Na sua carne

Um momento de silêncio se faz após todo acidente grave de trabalho.

É aquele segundo em que a pessoa fica sem ação, perplexa pelo pior ter acontecido. Depois vem o desespero e o choro, acompanhados de toda a dor.

Foi o que aconteceu com Teodoro, quando num descuido teve sua mão esquerda decepada numa serra de desossar carne suína.

Na metade de um instante sua mão estava lá. Na outra metade já não estava mais. Simples, rápido e cruel assim.

Trazido em choque pelos bombeiros, restou apenas o cuidado paliativo de hemostasia (parar o sangramento), repor volume com a transfusão de algumas bolsas de sangue, calçar o paciente com antibióticos e encaminhá-lo para a cirurgia para o fechamento em coto.

Mas quanto valia a mão de Teodoro?

Em minha inocente opinião, valia milhões de reais. Talvez muito mais. Para ser sincero, me assusta a maneira descartável como as empresas – de modo geral – tratam seus trabalhadores.

Sem dúvida, nossa indústria frigorífica é uma potência na produção de carnes. E na produção de acidentes de trabalho também. Aves, bovinos, ovinos e suínos… apenas no Paraná de 2012, o abate e o beneficiamento de carne causaram o afastamento de duas mil pessoas de seus postos de trabalho. A maioria, algo em torno de 65%, por acidentes envolvendo maquinário e instrumentais de corte afiadíssimos.

Os demais foram afastados pela hostilidade natural do serviço.
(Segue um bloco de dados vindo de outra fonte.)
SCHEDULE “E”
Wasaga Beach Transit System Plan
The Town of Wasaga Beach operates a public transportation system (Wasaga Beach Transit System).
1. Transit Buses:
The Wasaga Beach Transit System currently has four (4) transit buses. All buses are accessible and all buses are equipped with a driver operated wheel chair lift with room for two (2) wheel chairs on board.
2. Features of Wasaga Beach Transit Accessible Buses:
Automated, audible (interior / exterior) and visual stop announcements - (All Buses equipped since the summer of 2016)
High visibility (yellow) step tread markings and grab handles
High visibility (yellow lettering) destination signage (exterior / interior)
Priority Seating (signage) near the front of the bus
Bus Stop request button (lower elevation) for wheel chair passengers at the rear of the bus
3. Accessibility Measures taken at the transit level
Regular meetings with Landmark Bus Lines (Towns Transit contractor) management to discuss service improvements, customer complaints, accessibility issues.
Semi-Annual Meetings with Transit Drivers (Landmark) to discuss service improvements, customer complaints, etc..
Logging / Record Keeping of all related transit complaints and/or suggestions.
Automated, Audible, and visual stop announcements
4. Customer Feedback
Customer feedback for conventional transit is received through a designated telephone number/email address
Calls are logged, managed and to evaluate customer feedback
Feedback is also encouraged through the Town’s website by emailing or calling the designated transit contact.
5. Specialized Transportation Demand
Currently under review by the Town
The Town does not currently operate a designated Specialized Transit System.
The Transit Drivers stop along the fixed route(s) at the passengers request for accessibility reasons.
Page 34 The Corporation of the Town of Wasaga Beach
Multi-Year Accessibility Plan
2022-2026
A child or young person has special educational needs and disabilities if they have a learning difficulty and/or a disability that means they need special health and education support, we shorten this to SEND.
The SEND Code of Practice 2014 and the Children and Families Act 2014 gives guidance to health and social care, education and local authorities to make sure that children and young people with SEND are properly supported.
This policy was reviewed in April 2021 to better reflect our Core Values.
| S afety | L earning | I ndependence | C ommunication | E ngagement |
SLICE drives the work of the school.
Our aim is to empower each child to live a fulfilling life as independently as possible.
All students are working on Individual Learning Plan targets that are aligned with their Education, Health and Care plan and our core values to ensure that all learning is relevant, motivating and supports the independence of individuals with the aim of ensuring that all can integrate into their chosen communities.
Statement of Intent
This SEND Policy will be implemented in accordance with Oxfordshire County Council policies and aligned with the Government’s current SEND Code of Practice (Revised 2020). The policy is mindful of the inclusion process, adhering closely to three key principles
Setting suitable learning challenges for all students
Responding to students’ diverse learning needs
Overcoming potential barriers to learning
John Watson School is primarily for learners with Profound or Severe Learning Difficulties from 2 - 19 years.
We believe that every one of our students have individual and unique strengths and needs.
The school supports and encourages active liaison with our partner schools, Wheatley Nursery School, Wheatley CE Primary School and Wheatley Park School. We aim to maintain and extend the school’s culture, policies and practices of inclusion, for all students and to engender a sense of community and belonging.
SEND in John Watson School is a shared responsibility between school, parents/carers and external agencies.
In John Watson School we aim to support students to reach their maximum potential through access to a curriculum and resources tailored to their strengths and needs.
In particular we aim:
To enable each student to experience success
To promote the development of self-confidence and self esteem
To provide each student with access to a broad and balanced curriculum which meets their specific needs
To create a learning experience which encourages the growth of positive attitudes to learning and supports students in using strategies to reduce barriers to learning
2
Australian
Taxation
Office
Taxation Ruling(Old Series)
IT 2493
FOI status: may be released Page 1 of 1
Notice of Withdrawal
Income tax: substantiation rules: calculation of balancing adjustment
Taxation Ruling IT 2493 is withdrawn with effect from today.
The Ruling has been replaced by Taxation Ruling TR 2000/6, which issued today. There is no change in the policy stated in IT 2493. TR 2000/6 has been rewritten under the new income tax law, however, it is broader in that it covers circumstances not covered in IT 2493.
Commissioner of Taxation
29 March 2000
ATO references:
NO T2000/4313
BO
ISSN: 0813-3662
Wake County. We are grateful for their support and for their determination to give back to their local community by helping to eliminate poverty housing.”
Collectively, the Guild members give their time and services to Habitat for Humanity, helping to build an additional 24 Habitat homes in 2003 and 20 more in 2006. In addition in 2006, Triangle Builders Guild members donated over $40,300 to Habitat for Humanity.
Pressão da empresa por maior desempenho, jornadas exaustivas em ambiente gelado, exigência de movimentos repetitivos, exposição ao cheiro típico e difícil da carne e o convívio diário com a morte de animais. Tudo de ruim, que potencializa o cansaço, a depressão e o estresse, predispondo acidentes e doenças crônicas, tanto orgânicas quanto psicológicas.

Particularmente, não gosto de atender esses trabalhadores.

A maneira como são usados e desprezados incomoda e me remete a uma fila. Tal qual a fila de um abatedouro.